Asylum abuse is relatively new in the United States, but we don't have to look very far to see what happens when an asylum system breaks down. All we have to do is look to Europe. On August 24, 2015, Germany's Chancellor Angela Merkel announced an open-door policy for refugees fleeing the wars, crime, and poverty of Africa and the Middle East. A mere three weeks later, on September 13, she tried to shut it again. To no avail. Once word got out that the route to Europe was open, hundreds of thousands of people were already in motion and determined to squeeze in at all costs.

The result was a two-year crisis that almost tore the European Union apart as more than one million refugees poured into Europe in 2015 alone.

In 2016 and 2017, the EU was forced into ever more aggressive tactics to turn back the flood. They paid North African countries to arrest people trying to leave, and paid Turkey to take back people who made it in. Norway even had to close its Arctic border with Russia to bicycle traffic, because refugees were using bikes to skirt rules prohibiting pedestrian crossings.

Now it's America’s turn. The first waves of more than 5000 refugees have set out from Honduras, Guatemala, and El Salvador bound for Texas. The main body is now gathered in a stadium in Mexico City for much-needed rest and recuperation while waiting for stragglers to catch up.

That these people are genuinely suffering back home in Central American is not in doubt. Nearly all live in extreme poverty, their children lacking any real educational opportunities. Many face violence from criminal gangs and even their governments. Some may qualify on that basis for asylum in the United States. But the reality of the migrants' suffering doesn't mean that they should necessarily be first in line for entry into the United States.

Everyone Wants In

In Bangladesh, an extremely poor country with a record of violence and dispossession, roughly 8 million people apply every year for the chance to resettle to America through the diversity visa program, widely known as the "Green Card Lottery." Throw in another 2 million Nigerians and a million Ukrainians, and you get some idea of the numbers of hard-working people who want nothing but safety, security, and educational opportunities for their children.

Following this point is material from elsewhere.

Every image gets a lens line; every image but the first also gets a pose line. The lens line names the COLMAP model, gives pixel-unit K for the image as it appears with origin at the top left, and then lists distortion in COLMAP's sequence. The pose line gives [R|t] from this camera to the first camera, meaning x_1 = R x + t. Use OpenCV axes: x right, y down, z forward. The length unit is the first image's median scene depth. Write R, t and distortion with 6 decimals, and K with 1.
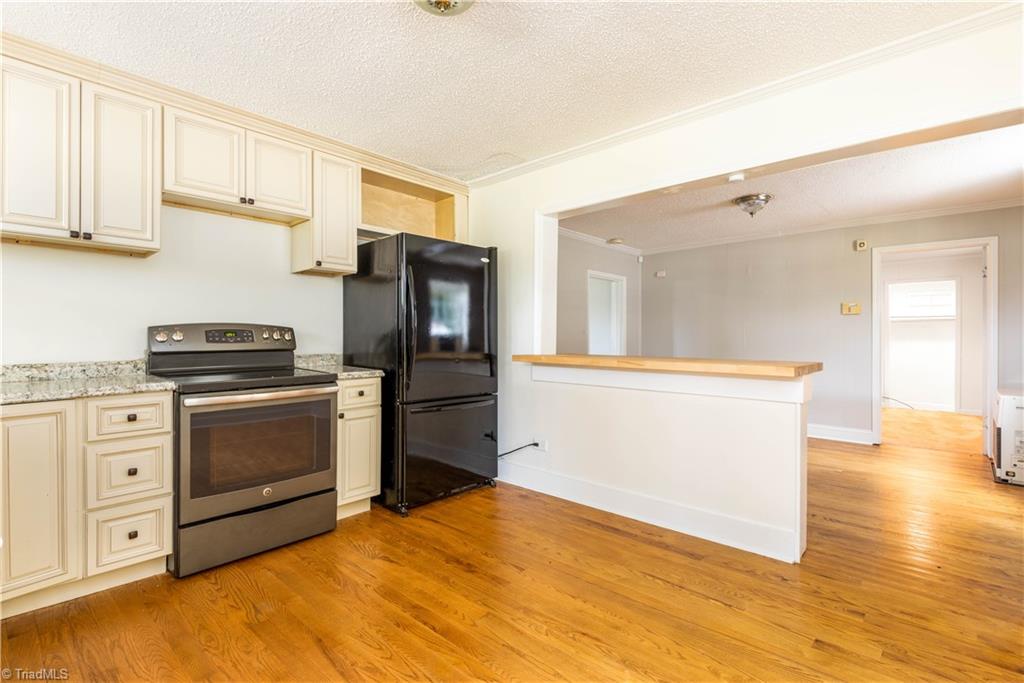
lens RADIAL K [[478.4, 0, 517.4], [0, 478.4, 338.6], [0, 0, 1]] dist [0.003629, -0.000116]
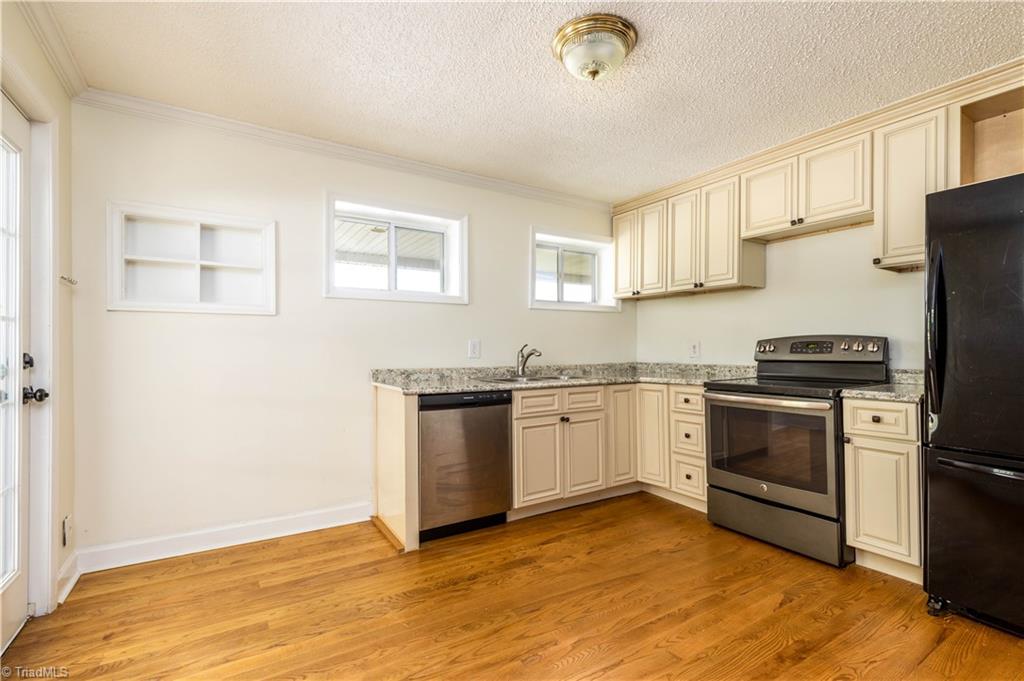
lens RADIAL K [[478.4, 0, 520.8], [0, 478.4, 346.8], [0, 0, 1]] dist [0.003629, -0.000116]
pose [[-0.271810, -0.004765, -0.962339, 0.666878], [-0.002209, 0.999988, -0.004328, -0.000486], [0.962349, 0.000950, -0.271817, 0.726220]]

People in all three of these countries routinely face the kinds of pressures that afflict the Central Americans in the migrant caravan making its way up from Mexico. Because they can't walk to the United States, they have to wait in line at consulates, make their applications, and wait for the results. It might be a good idea for the United States to set up a refugee processing center in Central America, but it's a terrible idea for that processing to be done at the border.

That's because a single crack in the border wall will bring millions of immigrants flowing in, just as it did in Europe three years ago. Thousands would die trying, just as they have in Europe. And within a few weeks, the United States would be looking to close its borders again, just as Europe did. That's just not the right way to run refugee policy. We can always do more to save the world, but opening the border isn't the way to do it.

Salvatore Babones is the author of The New Authoritarianism: Trump, Populism, and the Tyranny of Experts.